R. Wylie Hill & Co.

M005 R. Wylie Hill & Co.

Address: 20–24, Buchanan Street, Glasgow G1 3LB
Date: 1888–9
Client: R. Wylie Hill & Co.
Authorship: Authorship category 2 (Mackintosh and Office) (Mackintosh and Office)

Photograph of detail of Buchanan Sreet elevation of Wylie Hill's store

The 1889 rebuilding of Wylie Hill's department store was one of the major works undertaken by John Hutchison during Mackintosh's apprenticeship in his office. Wylie Hill's previous building on the site burned down on 14 October 1888. 1 Hutchison's impressive replacement – five storeys plus attic, crowned with a square-domed tower – joined a growing cluster of showpiece retail premises at the S. end of Buchanan Street. The facade of bright orange-red Corsehill stone from Dumfriesshire has Italian Renaissance-style details and rows of large windows with glazing set directly into the masonry. Inside, a central glass-roofed light well originally rose from top to bottom through the open-plan floors. The drawings approved by the Glasgow Dean of Guild Court show a system of iron columns, beams and joists supporting timber floors, with a note saying that plaster is to be used to protect the ironwork from fire. 2 A description of the newly opened building says that the 'iron beams and columns are covered with Titancrete, a new fireproof material'. 3 The builders were Bell, Hornsby & Co. 4

Photograph of  Wylie Hill's store from S.W.
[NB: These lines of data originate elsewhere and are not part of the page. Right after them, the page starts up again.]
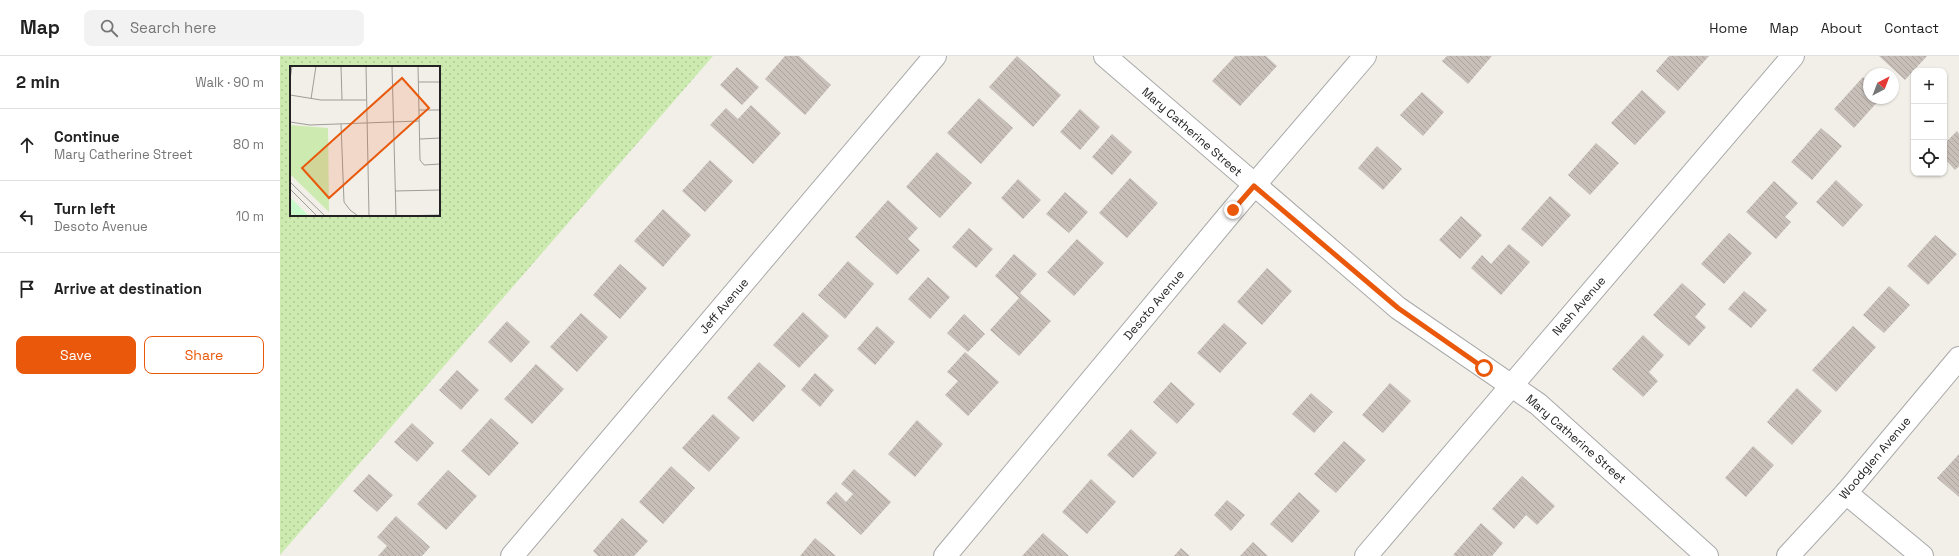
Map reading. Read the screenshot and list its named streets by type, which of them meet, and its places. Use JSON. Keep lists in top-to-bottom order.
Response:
{
  "streets": {
    "street": [
      "Mary Catherine Street",
      "Desoto Avenue",
      "Jeff Avenue",
      "Nash Avenue",
      "Woodglen Avenue"
    ]
  },
  "crossings": [
    ["Mary Catherine Street", "Desoto Avenue"],
    ["Mary Catherine Street", "Nash Avenue"]
  ],
  "north": "top right",
  "page": {
    "header": "Map",
    "search": "Search here",
    "nav": [
      "Home",
      "Map",
      "About",
      "Contact"
    ],
    "heading": ["2 min", "Walk · 90 m"],
    "map_buttons": ["+", "−"],
    "list": [
      ["Continue", "Mary Catherine Street", "80 m"],
      ["Turn left", "Desoto Avenue", "10 m"],
      "Arrive at destination"
    ],
    "buttons": ["Save", "Share"]
  }
}
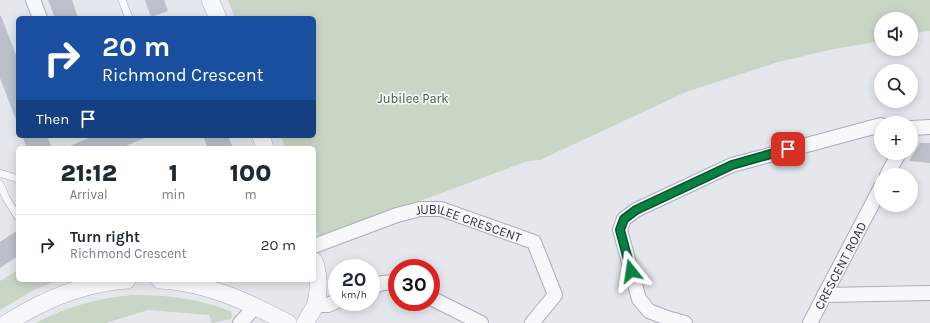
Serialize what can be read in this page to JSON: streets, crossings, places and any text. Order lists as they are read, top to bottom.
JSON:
{
  "streets": {
    "street": ["JUBILEE CRESCENT", "CRESCENT ROAD"]
  },
  "parks": ["Jubilee Park"],
  "page": {
    "map_buttons": ["+", "−"],
    "turn": ["20 m", "Richmond Crescent"],
    "then": "Then",
    "eta": [
      "21:12",
      "Arrival",
      "1",
      "min",
      "100",
      "m"
    ],
    "list": [
      {
        "name": "Turn right",
        "note": "Richmond Crescent",
        "value": "20 m"
      }
    ],
    "speed": "20 km/h",
    "limit": "30"
  }
}
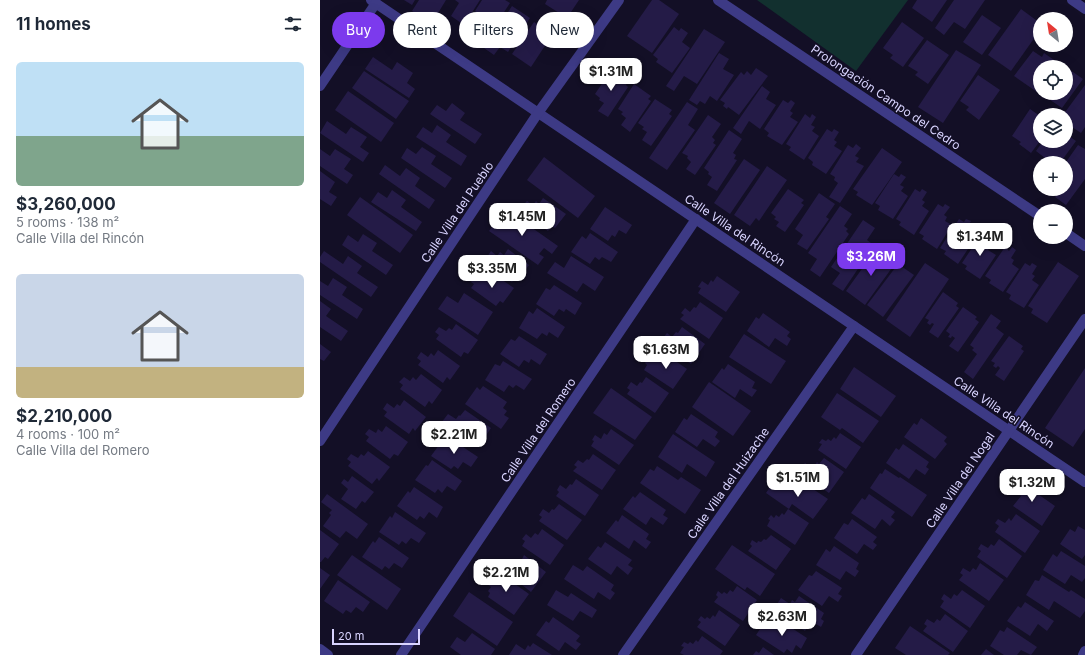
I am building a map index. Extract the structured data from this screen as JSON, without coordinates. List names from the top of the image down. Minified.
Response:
{"streets":{"street":["Prolongación Campo del Cedro","Calle Villa del Pueblo","Calle Villa del Rincón","Calle Villa del Romero","Calle Villa del Nogal","Calle Villa del Huizache"]},"crossings":[["Calle Villa del Pueblo","Calle Villa del Rincón"],["Calle Villa del Rincón","Calle Villa del Romero"],["Calle Villa del Rincón","Calle Villa del Nogal"],["Calle Villa del Rincón","Calle Villa del Huizache"]],"scale_bar":"20 m","north":"top left","page":{"heading":"11 homes","map_buttons":["+","−"],"chip":["Buy","Rent","Filters","New"],"list":[{"name":"$3,260,000","note":"5 rooms · 138 m² · Calle Villa del Rincón"},{"name":"$2,210,000","note":"4 rooms · 100 m² · Calle Villa del Romero"}],"price":["$1.31M","$1.45M","$1.34M","$3.26M","$3.35M","$1.63M","$2.21M","$1.51M","$1.32M","$2.21M","$2.63M"],"scale":"20 m"}}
W. J. Blain (1870–1958), who succeeded Mackintosh in Hutchison's office in April 1889, informed Thomas Howarth in February 1946 that Mackintosh had made drawings of Ionic capitals to be executed in plaster for the store's interior, and that these 'appeared to be different from the copy-book types customary at the time'. 5 When Howarth published this information he referred to only one drawing, which, according to Blain, was 'brilliantly executed and showed surprising individuality'. 6 Wylie Hill's 1889 building caught fire on 6 November 1903, and Howarth was under the impression that it had been completely destroyed, and with it Mackintosh's capitals. 7 In fact, the building was only damaged, and the following year Hutchison reconstructed it, adding an extra floor. 8 The lower floors must still have been sound, because according to the Dean of Guild Court inspector's reports the clearing of debris did not begin until April 1904 and by 2 June work was underway on the new top floor – an unlikely timetable if the whole internal structure had to be rebuilt from scratch. 9 The unusual Ionic capitals which can still (2012) be seen on the ground and first floors may be the ones for which Mackintosh made his drawings, survivors from the 1889 building. Those on the ground floor have inverted volutes, perhaps derived from the work of 16th- and 17th-century Mannerist and Baroque architects. Mackintosh had not yet visited Italy at this date, but he would have been familiar with published illustrations of such work.

Photograph of Ionic capital, Wylie Hill's storePhotograph of Ionic capital, Wylie Hill's store

Notes:

1: Glasgow Herald, 15 October 1888, p. 6.

2: Glasgow City Archives Collection: Dean of Guild plans, 1B4/12//747.

3: Glasgow Herald, 21 November 1889, p. 6.

4: Glasgow City Archives Collection: Glasgow Dean of Guild Court, Register of Inspections, D-OPW 25/1, p. 9.

5: University of Toronto, Robarts Library: notes by Thomas Howarth of an interview with W. J. Blain, 25 February 1946, B2000-0002/041(08).

6: Thomas Howarth, Charles Rennie Mackintosh and the Modern Movement, London: Routledge & Kegan Paul, 2nd edn, 1977, pp. 3–4.

7: Scotsman, 7 November 1903, p. 9; Thomas Howarth, Charles Rennie Mackintosh and the Modern Movement, London: Routledge & Kegan Paul, 2nd edn, 1977, p. 4.

8: Glasgow City Archives Collection: Glasgow Dean of Guild Court, Register of Inspections, D-OPW 25/2, p. 95.

9: Glasgow City Archives Collection: Glasgow Dean of Guild Court, Register of Inspections, D-OPW 25/2, p. 95.